Tell Me When It Closes

Chris Toomey

We’re thrilled to announce our newest service: Tell Me When it Closes, a simple, straightforward application that helps you keep up with GitHub discussions without getting lost in the noise. Instead of getting an email for every comment on an issue or PR, get just one email when the discussion closes.

Tell Me When It Closes

The Problem

GitHub provides extremely detailed notifications for issues and pull requests. While this detail can be useful for projects you’re working on, it can be a bit noisy for projects you’re less involved in. This is especially pronounced when you’re interested in a discussion around a bug or feature in a large open-source project.

Often we just want to know when an issue or pull request closes, but GitHub’s notifications are essentially all or nothing. Some issues can gather a lot of feedback. We wanted a middle option, so we built one.

The Solution!

To solve this, we’ve built Tell Me When It Closes. You sign in via GitHub and tell it the issues or PRs you want to follow by providing the URL. The app watches the issue on your behalf and will email you when it closes. That’s it!

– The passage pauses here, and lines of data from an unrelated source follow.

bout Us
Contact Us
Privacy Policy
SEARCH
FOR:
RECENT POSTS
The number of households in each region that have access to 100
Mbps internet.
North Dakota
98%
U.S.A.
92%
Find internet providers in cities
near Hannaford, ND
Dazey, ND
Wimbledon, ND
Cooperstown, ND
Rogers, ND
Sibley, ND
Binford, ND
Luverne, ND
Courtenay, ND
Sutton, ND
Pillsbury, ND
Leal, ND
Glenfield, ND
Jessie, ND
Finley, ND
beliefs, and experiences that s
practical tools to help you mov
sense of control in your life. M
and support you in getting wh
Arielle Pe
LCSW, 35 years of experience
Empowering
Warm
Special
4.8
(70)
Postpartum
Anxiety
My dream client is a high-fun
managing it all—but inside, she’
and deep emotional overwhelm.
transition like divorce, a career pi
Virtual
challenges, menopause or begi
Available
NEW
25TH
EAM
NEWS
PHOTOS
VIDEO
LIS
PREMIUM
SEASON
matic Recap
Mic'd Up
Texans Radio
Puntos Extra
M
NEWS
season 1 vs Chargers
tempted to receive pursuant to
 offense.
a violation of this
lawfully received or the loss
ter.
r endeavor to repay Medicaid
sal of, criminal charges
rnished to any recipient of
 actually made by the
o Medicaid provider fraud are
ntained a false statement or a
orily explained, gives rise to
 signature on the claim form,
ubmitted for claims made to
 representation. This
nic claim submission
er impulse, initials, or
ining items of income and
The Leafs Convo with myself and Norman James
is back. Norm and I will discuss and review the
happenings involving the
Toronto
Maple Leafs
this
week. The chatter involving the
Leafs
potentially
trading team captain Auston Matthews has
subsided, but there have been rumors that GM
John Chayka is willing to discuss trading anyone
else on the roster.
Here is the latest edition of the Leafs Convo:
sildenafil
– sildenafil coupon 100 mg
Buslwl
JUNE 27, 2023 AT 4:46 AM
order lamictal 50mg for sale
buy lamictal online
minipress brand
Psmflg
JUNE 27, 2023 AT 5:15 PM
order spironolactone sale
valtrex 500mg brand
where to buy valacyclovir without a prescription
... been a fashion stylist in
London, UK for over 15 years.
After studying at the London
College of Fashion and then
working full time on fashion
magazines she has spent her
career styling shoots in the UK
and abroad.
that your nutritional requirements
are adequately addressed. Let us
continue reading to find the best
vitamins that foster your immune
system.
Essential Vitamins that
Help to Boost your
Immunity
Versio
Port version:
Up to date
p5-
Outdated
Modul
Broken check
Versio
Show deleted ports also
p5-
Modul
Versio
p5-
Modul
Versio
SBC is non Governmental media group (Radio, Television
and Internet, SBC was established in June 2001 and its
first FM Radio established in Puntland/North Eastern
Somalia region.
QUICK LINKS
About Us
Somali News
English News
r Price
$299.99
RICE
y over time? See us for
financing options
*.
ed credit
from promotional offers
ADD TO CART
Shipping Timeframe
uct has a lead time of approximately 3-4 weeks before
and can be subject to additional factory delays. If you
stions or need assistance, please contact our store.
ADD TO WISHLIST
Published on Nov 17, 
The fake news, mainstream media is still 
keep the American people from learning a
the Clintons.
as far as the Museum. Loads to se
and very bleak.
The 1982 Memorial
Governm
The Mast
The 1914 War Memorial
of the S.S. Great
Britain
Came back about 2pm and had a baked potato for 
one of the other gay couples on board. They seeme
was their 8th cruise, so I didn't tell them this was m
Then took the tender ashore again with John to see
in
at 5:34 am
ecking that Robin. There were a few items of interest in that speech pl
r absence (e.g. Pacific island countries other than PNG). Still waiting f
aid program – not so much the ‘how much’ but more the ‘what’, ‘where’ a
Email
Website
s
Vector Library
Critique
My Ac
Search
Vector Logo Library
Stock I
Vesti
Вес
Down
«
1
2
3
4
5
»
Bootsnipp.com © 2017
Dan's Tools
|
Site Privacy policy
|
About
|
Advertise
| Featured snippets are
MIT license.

Every year we take a little time around the holidays to work on small projects. We’ve affectionately dubbed this time “Ralphapalooza”, and the goal is to ship something over roughly two days of work.

This year, fellow thoughtbotters Matt Sumner, Paul Smith, and I embarked on this quest to provide a more convenient way to watch issues and pull requests in large projects on GitHub. Tell Me When It Closes was our answer. We’ve spent a few Fridays polishing it beyond that initial prototype, and now we want to share it with the world.

Check It Out

Sidenote - GraphQL

Initially we had planned to use the notifications API from GitHub, but we learned that it is not possible (currently) to subscribe to an issue directly via the API. Instead, we ended up using GitHub’s new GraphQL API, and it turned out to be perfect for this project.

We were able to request the exact data we needed, combine requests to minimize round trips, and dictate the shape of the data returned, making the API interactions very straightforward. We’ve yet to do much in terms of providing a GraphQL API, but as consumers, we give it two thumbs way up!